**TEXT SECTION:**
These findings emphasize the paramount importance of the parameter T in the EDM process, with other parameters like Vg and Ton also playing significant roles [51]. In contrast, Ip has the least influence on MRR among the considered parameters [52,53,54].

The chosen parametric values were derived from thorough preliminary experiments to ascertain optimal settings for the EDM process. Lower or higher values were initially considered; however, they were either found inefficient or posed potential risks to the machining process. The selected parameters ensure a balance between efficiency and safety, providing optimal MRR while preserving the integrity of the machine and the workpiece.

In the context of the EDM machining of AISI D2 steel, the parameter Ip, representing the current pulse, is crucial for understanding the spark’s energy. The energy of each spark in EDM is given by the equation E = I² × R × t, where E is the energy, I is the current, R is the resistance, and t is the time duration of the current pulse. This equation illustrates that the energy of each spark is proportional to the square of the current (I²), indicating a quadratic relationship between current and spark energy. As the current pulse (Ip) increases, the energy of the spark is significantly enhanced due to this quadratic relationship, leading to a higher material removal rate (MRR) as more material is removed per spark. However, the influence of Ip on the overall process is relatively less profound compared to other parameters, as indicated by its delta value of 0.00297, placing it fourth in terms of significance. This lesser influence is attributed to the complex interplay of various factors in EDM, where other parameters may have a more dominant impact on the machining outcomes despite the critical role of Ip in determining spark energy.

Vg, representing the gap voltage between the tool and the workpiece in the EDM process, exhibits a nuanced relationship with MRR. An optimal voltage is crucial for efficient material removal. If the voltage is too low, it might not provide the requisite energy [15]. However, if it is excessively high, it can lead to arc discharges, detrimental to the machining process [55]. The voltage essentially determines the potential difference across the gap. This potential difference, in turn, dictates the energy of the spark. But one must tread cautiously, as excessively high voltages can introduce unstable discharging, causing inconsistencies in the material removal process.

Ton, the on-time duration of the pulse, is another significant parameter. By increasing Ton, the MRR generally witnesses an upsurge. The underlying reason is that the longer the pulse’s duration, the more time the spark has at its disposal to erode the material. As a consequence, MRR increases. However, there is a caveat. If pulses are excessively prolonged, they might result in over-eroding, producing craters larger than desired [56].

In Table 4, T represents the duty cycle, a critical parameter in EDM. It refers to the percentage of time in a machining cycle during which the current is actually applied to the electrode. The values in Table 4 reflect the different duty cycle settings used in our experiments, ranging from 7% to 13%. The phrase ‘duration of the machining cycle’ refers to the total time for each experimental run, within which the duty cycle is applied as per the settings in Table 4. This clarification emphasizes the role of the duty cycle in determining the duration and efficiency of each machining operation. In contrast, an overly prolonged duty cycle can induce overheating or excessive erosion [57]. The paramount importance of T is underscored by its highest delta value of 0.02945, emphasizing the significance of maintaining a harmonious balance between spark energy and cooling intervals. It can be seen in Figure 4.

**WORK INSTRUCTION:**
Copy out the EDM passage word for word, starting at the words "Ton, the on-time" and ending after "than desired [56].". The listing is separate from the EDM passage.

**DATA EXCERPTS:**
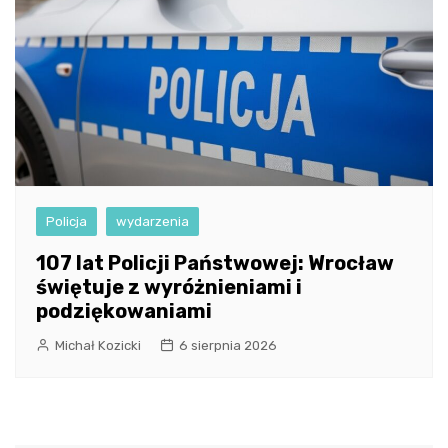
Policja
wydarzenia
107 lat Policji Państwowej: Wrocław
świętuje z wyróżnieniami i
podziękowaniami
Michał Kozicki
6 sierpnia 2026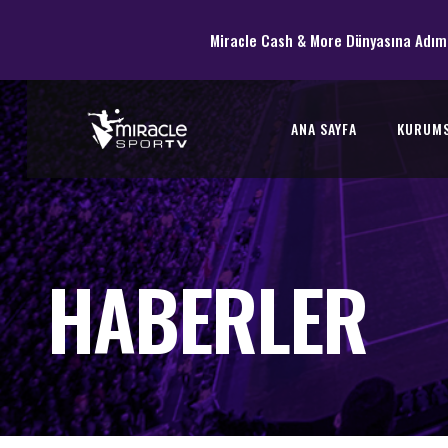
Miracle Cash & More Dünyasına Adım
ANA SAYFA
KURUM
HABERLER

**RESULT:**
Ton, the on-time duration of the pulse, is another significant parameter. By increasing Ton, the MRR generally witnesses an upsurge. The underlying reason is that the longer the pulse’s duration, the more time the spark has at its disposal to erode the material. As a consequence, MRR increases. However, there is a caveat. If pulses are excessively prolonged, they might result in over-eroding, producing craters larger than desired [56].